(Voci estratte)
● ● ● ● ●
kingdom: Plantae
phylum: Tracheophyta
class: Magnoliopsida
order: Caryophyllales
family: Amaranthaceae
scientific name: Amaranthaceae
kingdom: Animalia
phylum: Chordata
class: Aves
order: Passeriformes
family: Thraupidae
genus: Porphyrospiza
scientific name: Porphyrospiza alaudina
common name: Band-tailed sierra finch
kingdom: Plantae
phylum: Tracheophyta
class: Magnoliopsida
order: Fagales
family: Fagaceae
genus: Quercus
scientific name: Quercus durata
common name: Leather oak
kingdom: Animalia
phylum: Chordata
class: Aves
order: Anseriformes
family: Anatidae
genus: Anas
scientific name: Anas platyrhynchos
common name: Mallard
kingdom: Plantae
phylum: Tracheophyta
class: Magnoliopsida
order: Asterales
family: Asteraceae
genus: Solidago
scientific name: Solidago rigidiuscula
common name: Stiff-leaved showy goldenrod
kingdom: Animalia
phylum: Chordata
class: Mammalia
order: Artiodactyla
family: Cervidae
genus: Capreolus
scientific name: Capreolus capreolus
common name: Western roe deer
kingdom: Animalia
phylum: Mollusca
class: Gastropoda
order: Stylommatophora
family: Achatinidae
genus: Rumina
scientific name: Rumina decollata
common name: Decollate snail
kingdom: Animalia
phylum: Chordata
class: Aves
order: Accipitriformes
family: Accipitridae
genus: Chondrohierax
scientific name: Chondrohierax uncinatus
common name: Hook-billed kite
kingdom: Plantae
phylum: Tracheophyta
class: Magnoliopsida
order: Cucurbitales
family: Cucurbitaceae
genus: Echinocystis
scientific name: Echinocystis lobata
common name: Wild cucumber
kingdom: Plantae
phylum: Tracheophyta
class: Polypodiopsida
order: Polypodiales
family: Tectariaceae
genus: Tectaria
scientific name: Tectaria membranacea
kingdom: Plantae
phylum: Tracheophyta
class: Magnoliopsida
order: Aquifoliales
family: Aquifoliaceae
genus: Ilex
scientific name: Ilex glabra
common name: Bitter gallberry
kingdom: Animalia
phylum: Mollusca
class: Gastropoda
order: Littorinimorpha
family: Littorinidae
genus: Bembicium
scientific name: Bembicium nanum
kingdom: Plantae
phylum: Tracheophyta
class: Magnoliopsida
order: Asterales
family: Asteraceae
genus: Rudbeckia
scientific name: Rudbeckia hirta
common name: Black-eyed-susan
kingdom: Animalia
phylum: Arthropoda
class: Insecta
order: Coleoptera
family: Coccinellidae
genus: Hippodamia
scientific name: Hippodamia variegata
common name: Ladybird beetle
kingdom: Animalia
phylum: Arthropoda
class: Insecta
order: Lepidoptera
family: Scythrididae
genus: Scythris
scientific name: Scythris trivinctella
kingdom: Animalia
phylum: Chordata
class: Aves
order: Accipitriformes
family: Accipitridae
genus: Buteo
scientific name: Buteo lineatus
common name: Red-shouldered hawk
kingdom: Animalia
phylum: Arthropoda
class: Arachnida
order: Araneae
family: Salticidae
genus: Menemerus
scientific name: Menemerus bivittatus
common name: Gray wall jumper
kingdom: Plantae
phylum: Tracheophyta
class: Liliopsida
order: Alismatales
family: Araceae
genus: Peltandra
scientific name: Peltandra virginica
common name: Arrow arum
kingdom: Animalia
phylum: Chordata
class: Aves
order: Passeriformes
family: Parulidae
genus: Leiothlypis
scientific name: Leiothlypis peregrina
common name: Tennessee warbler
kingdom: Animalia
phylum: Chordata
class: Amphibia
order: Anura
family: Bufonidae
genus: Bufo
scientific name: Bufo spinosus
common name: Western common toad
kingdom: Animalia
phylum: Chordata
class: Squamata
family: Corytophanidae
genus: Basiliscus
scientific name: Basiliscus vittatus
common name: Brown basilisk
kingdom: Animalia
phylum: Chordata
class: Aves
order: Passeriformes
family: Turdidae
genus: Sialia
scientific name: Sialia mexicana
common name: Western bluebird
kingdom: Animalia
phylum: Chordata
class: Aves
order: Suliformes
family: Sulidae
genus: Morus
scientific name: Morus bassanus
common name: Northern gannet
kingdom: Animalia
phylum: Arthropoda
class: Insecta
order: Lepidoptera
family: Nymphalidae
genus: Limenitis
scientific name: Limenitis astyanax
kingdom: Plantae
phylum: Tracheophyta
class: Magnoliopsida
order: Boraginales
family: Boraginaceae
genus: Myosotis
● ● ● ● ●
CONSEGNA SCRITTA: Riscrivi tutte le voci rinominando "common name" in "vernacular name" ovunque compaia, senza cambiare nient'altro.

RISPOSTA SCRITTA:
kingdom: Plantae
phylum: Tracheophyta
class: Magnoliopsida
order: Caryophyllales
family: Amaranthaceae
scientific name: Amaranthaceae
kingdom: Animalia
phylum: Chordata
class: Aves
order: Passeriformes
family: Thraupidae
genus: Porphyrospiza
scientific name: Porphyrospiza alaudina
vernacular name: Band-tailed sierra finch
kingdom: Plantae
phylum: Tracheophyta
class: Magnoliopsida
order: Fagales
family: Fagaceae
genus: Quercus
scientific name: Quercus durata
vernacular name: Leather oak
kingdom: Animalia
phylum: Chordata
class: Aves
order: Anseriformes
family: Anatidae
genus: Anas
scientific name: Anas platyrhynchos
vernacular name: Mallard
kingdom: Plantae
phylum: Tracheophyta
class: Magnoliopsida
order: Asterales
family: Asteraceae
genus: Solidago
scientific name: Solidago rigidiuscula
vernacular name: Stiff-leaved showy goldenrod
kingdom: Animalia
phylum: Chordata
class: Mammalia
order: Artiodactyla
family: Cervidae
genus: Capreolus
scientific name: Capreolus capreolus
vernacular name: Western roe deer
kingdom: Animalia
phylum: Mollusca
class: Gastropoda
order: Stylommatophora
family: Achatinidae
genus: Rumina
scientific name: Rumina decollata
vernacular name: Decollate snail
kingdom: Animalia
phylum: Chordata
class: Aves
order: Accipitriformes
family: Accipitridae
genus: Chondrohierax
scientific name: Chondrohierax uncinatus
vernacular name: Hook-billed kite
kingdom: Plantae
phylum: Tracheophyta
class: Magnoliopsida
order: Cucurbitales
family: Cucurbitaceae
genus: Echinocystis
scientific name: Echinocystis lobata
vernacular name: Wild cucumber
kingdom: Plantae
phylum: Tracheophyta
class: Polypodiopsida
order: Polypodiales
family: Tectariaceae
genus: Tectaria
scientific name: Tectaria membranacea
kingdom: Plantae
phylum: Tracheophyta
class: Magnoliopsida
order: Aquifoliales
family: Aquifoliaceae
genus: Ilex
scientific name: Ilex glabra
vernacular name: Bitter gallberry
kingdom: Animalia
phylum: Mollusca
class: Gastropoda
order: Littorinimorpha
family: Littorinidae
genus: Bembicium
scientific name: Bembicium nanum
kingdom: Plantae
phylum: Tracheophyta
class: Magnoliopsida
order: Asterales
family: Asteraceae
genus: Rudbeckia
scientific name: Rudbeckia hirta
vernacular name: Black-eyed-susan
kingdom: Animalia
phylum: Arthropoda
class: Insecta
order: Coleoptera
family: Coccinellidae
genus: Hippodamia
scientific name: Hippodamia variegata
vernacular name: Ladybird beetle
kingdom: Animalia
phylum: Arthropoda
class: Insecta
order: Lepidoptera
family: Scythrididae
genus: Scythris
scientific name: Scythris trivinctella
kingdom: Animalia
phylum: Chordata
class: Aves
order: Accipitriformes
family: Accipitridae
genus: Buteo
scientific name: Buteo lineatus
vernacular name: Red-shouldered hawk
kingdom: Animalia
phylum: Arthropoda
class: Arachnida
order: Araneae
family: Salticidae
genus: Menemerus
scientific name: Menemerus bivittatus
vernacular name: Gray wall jumper
kingdom: Plantae
phylum: Tracheophyta
class: Liliopsida
order: Alismatales
family: Araceae
genus: Peltandra
scientific name: Peltandra virginica
vernacular name: Arrow arum
kingdom: Animalia
phylum: Chordata
class: Aves
order: Passeriformes
family: Parulidae
genus: Leiothlypis
scientific name: Leiothlypis peregrina
vernacular name: Tennessee warbler
kingdom: Animalia
phylum: Chordata
class: Amphibia
order: Anura
family: Bufonidae
genus: Bufo
scientific name: Bufo spinosus
vernacular name: Western common toad
kingdom: Animalia
phylum: Chordata
class: Squamata
family: Corytophanidae
genus: Basiliscus
scientific name: Basiliscus vittatus
vernacular name: Brown basilisk
kingdom: Animalia
phylum: Chordata
class: Aves
order: Passeriformes
family: Turdidae
genus: Sialia
scientific name: Sialia mexicana
vernacular name: Western bluebird
kingdom: Animalia
phylum: Chordata
class: Aves
order: Suliformes
family: Sulidae
genus: Morus
scientific name: Morus bassanus
vernacular name: Northern gannet
kingdom: Animalia
phylum: Arthropoda
class: Insecta
order: Lepidoptera
family: Nymphalidae
genus: Limenitis
scientific name: Limenitis astyanax
kingdom: Plantae
phylum: Tracheophyta
class: Magnoliopsida
order: Boraginales
family: Boraginaceae
genus: Myosotis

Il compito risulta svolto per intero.